[Input data Boundary: Start]

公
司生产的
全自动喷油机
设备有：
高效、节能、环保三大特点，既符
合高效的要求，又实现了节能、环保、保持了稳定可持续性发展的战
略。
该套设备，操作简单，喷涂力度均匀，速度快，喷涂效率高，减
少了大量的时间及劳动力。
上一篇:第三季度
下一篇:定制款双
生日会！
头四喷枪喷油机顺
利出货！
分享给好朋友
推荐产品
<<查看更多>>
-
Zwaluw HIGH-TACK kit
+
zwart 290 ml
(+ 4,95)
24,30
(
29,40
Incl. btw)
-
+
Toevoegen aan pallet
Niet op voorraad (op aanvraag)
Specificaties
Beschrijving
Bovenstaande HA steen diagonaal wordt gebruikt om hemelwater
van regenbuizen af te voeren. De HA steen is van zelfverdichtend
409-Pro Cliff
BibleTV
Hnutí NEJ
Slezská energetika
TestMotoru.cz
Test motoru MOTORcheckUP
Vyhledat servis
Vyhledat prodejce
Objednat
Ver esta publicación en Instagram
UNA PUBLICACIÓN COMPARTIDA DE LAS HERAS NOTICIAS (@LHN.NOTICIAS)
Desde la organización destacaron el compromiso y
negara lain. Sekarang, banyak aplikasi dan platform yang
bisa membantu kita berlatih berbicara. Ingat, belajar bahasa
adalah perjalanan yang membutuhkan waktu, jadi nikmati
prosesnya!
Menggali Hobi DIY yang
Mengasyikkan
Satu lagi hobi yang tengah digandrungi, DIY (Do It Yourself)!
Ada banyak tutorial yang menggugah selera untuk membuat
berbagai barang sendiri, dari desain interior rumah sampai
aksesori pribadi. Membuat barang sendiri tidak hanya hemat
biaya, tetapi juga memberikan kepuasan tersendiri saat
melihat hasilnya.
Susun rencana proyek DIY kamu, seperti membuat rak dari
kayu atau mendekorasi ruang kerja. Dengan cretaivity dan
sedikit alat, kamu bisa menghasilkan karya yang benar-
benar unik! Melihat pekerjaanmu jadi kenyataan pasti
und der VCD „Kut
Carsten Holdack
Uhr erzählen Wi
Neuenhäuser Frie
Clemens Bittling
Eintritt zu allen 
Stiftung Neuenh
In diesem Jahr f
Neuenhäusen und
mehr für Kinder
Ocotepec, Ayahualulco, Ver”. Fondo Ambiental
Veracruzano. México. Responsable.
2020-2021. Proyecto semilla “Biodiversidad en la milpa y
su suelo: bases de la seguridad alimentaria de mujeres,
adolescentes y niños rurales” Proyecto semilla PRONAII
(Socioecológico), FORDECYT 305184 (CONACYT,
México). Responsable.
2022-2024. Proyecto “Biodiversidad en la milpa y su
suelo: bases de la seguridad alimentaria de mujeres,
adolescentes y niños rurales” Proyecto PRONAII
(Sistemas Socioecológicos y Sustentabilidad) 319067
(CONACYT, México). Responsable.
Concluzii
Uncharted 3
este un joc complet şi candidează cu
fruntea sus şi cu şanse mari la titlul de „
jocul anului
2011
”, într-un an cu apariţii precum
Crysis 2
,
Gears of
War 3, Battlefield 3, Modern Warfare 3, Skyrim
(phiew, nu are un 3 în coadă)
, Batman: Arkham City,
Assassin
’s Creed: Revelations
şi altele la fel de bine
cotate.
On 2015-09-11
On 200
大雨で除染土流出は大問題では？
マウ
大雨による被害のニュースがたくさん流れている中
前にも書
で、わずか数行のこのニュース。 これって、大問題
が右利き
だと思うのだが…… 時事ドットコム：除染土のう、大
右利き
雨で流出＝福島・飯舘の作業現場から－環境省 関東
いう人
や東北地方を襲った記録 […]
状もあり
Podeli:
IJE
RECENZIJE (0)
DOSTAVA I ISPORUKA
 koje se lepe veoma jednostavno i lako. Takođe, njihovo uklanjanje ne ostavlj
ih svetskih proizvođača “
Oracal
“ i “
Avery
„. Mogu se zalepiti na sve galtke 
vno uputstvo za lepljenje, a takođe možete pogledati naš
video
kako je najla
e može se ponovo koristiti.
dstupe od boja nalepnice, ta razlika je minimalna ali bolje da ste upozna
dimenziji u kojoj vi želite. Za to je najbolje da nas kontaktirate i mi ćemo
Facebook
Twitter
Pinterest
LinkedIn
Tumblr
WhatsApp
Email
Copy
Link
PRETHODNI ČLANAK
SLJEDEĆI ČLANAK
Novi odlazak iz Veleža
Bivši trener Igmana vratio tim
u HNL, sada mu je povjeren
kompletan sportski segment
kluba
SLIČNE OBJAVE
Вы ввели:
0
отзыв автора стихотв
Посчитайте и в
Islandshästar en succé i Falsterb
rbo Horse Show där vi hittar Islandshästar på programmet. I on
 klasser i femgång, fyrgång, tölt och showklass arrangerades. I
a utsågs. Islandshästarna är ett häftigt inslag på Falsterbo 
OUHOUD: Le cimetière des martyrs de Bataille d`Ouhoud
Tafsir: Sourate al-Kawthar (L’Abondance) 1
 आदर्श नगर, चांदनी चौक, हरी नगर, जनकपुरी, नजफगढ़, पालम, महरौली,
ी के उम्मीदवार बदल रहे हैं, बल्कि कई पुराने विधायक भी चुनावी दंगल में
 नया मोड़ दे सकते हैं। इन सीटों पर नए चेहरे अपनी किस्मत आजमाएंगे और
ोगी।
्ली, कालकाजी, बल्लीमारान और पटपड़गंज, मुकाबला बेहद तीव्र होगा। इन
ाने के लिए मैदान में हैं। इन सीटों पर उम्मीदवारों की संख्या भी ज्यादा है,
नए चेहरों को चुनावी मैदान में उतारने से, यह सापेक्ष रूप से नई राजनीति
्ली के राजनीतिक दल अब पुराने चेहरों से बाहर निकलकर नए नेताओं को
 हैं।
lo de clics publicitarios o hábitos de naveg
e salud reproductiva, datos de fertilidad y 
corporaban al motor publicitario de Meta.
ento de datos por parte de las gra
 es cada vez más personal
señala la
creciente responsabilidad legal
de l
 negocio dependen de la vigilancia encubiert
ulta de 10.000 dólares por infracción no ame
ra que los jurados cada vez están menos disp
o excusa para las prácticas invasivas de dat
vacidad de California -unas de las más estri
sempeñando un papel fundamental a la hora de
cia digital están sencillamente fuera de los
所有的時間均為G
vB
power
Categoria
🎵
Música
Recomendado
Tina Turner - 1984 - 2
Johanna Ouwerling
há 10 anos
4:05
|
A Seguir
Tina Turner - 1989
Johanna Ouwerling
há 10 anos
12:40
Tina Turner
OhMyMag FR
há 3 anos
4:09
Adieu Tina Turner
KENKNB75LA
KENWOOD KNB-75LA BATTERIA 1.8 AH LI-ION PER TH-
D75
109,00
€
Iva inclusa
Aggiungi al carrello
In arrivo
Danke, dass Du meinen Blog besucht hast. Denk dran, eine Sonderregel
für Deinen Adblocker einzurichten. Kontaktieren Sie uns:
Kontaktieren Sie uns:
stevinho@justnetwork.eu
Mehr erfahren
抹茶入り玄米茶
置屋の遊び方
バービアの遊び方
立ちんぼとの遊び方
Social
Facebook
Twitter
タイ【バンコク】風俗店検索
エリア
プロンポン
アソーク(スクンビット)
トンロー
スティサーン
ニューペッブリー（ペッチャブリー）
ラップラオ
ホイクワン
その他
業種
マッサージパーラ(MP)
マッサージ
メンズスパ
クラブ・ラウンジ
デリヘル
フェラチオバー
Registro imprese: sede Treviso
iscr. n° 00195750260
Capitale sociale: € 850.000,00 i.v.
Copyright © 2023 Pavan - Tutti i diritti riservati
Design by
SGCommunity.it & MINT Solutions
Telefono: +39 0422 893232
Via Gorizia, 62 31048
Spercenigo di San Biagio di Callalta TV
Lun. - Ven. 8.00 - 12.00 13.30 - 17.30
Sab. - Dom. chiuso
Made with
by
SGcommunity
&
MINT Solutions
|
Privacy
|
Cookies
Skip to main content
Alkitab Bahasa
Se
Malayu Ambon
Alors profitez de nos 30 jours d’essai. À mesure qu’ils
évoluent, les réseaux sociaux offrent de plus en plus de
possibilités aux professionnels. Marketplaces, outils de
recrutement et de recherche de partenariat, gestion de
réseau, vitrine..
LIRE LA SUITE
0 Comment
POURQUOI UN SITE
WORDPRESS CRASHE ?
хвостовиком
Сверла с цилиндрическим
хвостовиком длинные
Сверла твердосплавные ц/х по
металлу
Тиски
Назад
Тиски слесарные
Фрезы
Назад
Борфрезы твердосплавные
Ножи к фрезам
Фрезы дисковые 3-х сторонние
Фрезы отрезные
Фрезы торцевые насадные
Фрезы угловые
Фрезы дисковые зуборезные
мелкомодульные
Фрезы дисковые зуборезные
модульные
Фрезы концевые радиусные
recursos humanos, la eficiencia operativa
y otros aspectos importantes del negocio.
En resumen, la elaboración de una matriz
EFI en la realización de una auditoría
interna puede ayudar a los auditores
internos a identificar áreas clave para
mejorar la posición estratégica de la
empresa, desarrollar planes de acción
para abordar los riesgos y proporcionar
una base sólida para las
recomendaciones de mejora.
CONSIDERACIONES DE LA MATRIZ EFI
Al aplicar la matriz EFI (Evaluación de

[Input data Boundary: End]

Assignment — Lines from the entries that contain the string "Turner" must be found and copied.

Result for this exercise —
Tina Turner - 1984 - 2
Tina Turner - 1989
Tina Turner
Adieu Tina Turner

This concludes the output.